Please convert the entries below into a Markdown table with two columns, Row and Line. Begin at the line that has "scientific name: Phacelia fremontii" and stop after the one that has "phylum: Mollusca", numbering each row under Row, putting that line's text under Line, and omitting blank lines.
◇ ◇ ◇ ◇ ◇
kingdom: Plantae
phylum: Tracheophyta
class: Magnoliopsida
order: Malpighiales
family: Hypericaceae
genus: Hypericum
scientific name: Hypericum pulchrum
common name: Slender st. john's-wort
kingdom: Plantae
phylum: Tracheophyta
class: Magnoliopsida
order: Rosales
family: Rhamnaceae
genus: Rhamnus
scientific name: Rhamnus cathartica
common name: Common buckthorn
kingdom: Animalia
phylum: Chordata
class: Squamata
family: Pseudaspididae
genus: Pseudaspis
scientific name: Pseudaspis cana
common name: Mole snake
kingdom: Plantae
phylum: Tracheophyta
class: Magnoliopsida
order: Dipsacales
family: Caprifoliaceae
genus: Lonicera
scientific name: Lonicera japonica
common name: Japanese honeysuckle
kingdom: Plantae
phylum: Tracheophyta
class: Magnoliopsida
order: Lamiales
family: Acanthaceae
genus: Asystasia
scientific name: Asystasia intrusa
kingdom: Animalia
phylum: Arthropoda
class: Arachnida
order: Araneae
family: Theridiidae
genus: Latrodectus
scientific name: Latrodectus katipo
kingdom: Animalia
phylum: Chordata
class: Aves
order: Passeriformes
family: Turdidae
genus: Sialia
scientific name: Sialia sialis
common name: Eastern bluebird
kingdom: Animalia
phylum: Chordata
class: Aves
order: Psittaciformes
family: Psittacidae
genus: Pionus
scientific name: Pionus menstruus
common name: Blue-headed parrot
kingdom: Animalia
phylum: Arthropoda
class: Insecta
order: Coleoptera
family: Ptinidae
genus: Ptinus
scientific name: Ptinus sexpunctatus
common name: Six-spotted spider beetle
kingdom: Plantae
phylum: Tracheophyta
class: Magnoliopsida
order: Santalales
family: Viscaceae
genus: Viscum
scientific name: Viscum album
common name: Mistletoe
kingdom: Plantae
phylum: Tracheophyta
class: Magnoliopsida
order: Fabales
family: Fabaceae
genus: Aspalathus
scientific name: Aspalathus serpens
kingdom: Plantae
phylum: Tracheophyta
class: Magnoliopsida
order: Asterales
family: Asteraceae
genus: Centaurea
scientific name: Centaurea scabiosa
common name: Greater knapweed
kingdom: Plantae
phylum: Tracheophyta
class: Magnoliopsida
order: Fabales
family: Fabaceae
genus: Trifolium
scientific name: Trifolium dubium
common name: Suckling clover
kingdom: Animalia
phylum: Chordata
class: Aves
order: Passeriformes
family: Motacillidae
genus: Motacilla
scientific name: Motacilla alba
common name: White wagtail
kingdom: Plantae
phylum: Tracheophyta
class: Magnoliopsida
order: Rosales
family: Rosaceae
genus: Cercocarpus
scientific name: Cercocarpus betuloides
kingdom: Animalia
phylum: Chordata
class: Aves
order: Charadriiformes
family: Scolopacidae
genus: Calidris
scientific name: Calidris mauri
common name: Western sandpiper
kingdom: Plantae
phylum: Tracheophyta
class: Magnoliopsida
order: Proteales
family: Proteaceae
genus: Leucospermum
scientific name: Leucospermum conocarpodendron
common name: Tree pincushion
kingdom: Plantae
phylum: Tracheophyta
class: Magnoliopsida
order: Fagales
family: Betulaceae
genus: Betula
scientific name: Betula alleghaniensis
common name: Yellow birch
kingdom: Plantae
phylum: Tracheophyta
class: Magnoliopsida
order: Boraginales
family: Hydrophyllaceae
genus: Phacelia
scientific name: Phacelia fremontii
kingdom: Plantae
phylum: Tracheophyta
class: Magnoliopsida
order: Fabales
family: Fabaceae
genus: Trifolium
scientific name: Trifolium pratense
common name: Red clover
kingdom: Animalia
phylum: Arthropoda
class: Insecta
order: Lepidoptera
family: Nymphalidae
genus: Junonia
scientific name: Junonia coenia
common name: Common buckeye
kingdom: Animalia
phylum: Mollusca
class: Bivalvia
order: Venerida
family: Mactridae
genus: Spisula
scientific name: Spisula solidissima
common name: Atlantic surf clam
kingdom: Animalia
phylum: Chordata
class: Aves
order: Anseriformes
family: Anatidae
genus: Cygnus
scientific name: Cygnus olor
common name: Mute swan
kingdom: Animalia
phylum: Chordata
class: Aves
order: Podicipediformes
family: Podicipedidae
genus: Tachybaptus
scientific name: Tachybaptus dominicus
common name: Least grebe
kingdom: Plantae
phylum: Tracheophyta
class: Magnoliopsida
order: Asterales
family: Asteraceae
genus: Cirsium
◇ ◇ ◇ ◇ ◇
**ANSWER IN FULL**:
| Row | Line |
|---|---|
| 1 | scientific name: Phacelia fremontii |
| 2 | kingdom: Plantae |
| 3 | phylum: Tracheophyta |
| 4 | class: Magnoliopsida |
| 5 | order: Fabales |
| 6 | family: Fabaceae |
| 7 | genus: Trifolium |
| 8 | scientific name: Trifolium pratense |
| 9 | common name: Red clover |
| 10 | kingdom: Animalia |
| 11 | phylum: Arthropoda |
| 12 | class: Insecta |
| 13 | order: Lepidoptera |
| 14 | family: Nymphalidae |
| 15 | genus: Junonia |
| 16 | scientific name: Junonia coenia |
| 17 | common name: Common buckeye |
| 18 | kingdom: Animalia |
| 19 | phylum: Mollusca |